Concretamente, el momento de la muerte (la incertidumbre ante el más allá) ha sido inculcado paradójicamente por los predicadores de la vida eterna como el momento del veredicto, de la salvación o la condenación. Los pecados pesan como montañas, la culpa consiguiente solo puede ser aliviada por los funcionarios de la iglesia peregrina (estamos de paso) y el miedo se apodera de la mayoría. En algunas culturas la muerte es el final de un proceso más de la naturaleza. Por el contrario, en las culturas semitas (vg. la judeocristiana) la muerte es un tránsito, glorioso o terrible, hacia el paraíso o las tinieblas. Culpa y miedo. Incluso el tránsito se presenta en todo su esplendor en el martirio o la autoinmolación, envuelto en bombas, llevándose por delante a quien sea. ¡Casi nada!
Ayudar a alguien a morir digna, libre y responsablemente es un inequívoco acto de amor y de humanidad.
Baldío sería dirigirme a la clerecía sobre el inalienable derecho a disponer de la propia vida. Me queda la duda (¿la esperanza?) de que la clase política, jurídica y médica, más allá de sus convicciones e ideas individuales, atienda la realidad de muchas personas que desean morir bien, dignamente. Finalizar una vida con tranquilidad y entre el cariño de los allegados es mucho más importante que las encuestas electorales y las posibles campañas linchadoras por parte de los medios afines a la derecha y la reacción.
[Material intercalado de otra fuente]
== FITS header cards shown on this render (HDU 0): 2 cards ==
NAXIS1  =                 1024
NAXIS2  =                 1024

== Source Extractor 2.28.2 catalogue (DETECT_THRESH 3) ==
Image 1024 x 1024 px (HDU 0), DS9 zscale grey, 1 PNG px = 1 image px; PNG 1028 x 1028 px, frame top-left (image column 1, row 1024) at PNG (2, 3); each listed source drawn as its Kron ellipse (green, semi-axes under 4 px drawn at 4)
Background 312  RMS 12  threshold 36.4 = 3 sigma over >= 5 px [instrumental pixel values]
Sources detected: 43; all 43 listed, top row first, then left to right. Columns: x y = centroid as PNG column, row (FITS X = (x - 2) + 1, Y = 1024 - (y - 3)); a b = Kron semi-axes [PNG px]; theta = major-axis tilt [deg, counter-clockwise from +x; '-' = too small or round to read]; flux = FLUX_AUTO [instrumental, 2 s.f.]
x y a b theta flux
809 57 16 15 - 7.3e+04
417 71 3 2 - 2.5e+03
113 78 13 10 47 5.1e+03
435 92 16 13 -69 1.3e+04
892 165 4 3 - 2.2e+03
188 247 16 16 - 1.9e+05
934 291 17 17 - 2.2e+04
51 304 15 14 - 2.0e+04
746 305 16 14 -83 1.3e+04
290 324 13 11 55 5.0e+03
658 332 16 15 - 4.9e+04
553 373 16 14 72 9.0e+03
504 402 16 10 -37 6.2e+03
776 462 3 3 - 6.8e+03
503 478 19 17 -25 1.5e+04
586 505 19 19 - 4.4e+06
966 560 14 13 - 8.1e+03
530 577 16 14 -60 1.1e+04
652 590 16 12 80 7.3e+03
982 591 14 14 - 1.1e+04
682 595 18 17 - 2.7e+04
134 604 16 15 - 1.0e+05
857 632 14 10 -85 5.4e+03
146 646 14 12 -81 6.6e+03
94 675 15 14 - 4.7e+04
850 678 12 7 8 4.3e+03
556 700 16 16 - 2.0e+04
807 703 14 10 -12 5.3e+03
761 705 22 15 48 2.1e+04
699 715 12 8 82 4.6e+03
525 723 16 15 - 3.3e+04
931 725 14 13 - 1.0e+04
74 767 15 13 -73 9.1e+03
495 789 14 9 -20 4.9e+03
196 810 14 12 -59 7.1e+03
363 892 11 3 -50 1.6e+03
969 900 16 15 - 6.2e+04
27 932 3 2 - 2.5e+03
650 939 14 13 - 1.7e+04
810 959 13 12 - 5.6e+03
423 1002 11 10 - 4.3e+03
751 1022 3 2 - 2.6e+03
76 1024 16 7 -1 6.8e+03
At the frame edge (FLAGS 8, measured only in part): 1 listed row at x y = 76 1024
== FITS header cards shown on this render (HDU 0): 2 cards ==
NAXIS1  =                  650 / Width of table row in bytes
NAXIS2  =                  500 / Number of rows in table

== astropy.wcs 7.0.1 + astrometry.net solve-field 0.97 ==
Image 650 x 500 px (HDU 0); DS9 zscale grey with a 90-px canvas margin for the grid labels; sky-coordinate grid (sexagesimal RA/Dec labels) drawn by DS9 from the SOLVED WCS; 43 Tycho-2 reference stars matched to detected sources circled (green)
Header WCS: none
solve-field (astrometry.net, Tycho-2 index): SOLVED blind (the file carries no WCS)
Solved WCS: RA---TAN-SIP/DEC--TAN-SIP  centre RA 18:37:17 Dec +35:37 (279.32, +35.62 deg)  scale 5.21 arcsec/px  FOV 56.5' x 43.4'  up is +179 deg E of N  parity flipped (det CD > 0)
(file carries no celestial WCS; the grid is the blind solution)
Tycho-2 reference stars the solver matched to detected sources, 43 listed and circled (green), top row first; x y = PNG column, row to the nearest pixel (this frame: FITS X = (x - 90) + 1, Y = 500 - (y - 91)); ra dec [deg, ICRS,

Pues bien, en nombre de todas las personas que se han visto obligadas a topar con la chapuza o con una obligada ocultación con ocasión de la propia muerte o de la muerte de un ser querido debido a una legislación rácana, timorata e insuficiente sobre el derecho inalienable a disponer de la propia vida, necesito escribir aquí y ahora que me avergüenzan y ofenden todos y cada uno de los responsables políticos y legislativos que no lo han permitido por acción o por omisión. Todos ellos deberían saber que si la vida ha sido valiosa y digna ha de desembocar igualmente en una muerte digna y apacible. Cualquier político que busque que sus conciudadanos vivan bien debería hacer posible que pudieran afrontar con una sonrisa su propio acabamiento, si así lo deciden libre y responsablemente.
Algunas personas ayudan a morir dignamente, a que los últimos momentos de una vida sean apacibles, dignos, coherentes. Lamentablemente, sin embargo, algunos tachan a estas personas de medio delincuentes. Muy al contrario, disponer libre y responsablemente de la propia vida es un derecho y ayudar a llevarlo a cabo es un acto solidario, humanitario, tan lleno de dignidad como la propia muerte que se acompaña. Nadie está obligado a permanecer en la vida más de lo que se desea. Por eso es imprescindible la libertad de decidir también cómo vivir y morir, y de ahí también que sea radicalmente ajeno a la vida que la obliguen a pervivir. Precisamente por ello, hay personas buenas (heroicas, desde mi punto de vista) que arriesgan su libertad y su bienestar ayudando a morir con sosiego y dignidad. Finalizar la propia existencia sobre el derecho a disponer de la propia vida es el último acto de amor a la vida. Por lo mismo, ayudar a alguien a morir digna, libre y responsablemente es igualmente un inequívoco acto de amor y de humanidad.
Mi mayor gratitud a todas las personas que ayudan a morir bien y dignamente a quienes lo solicitan y necesitan.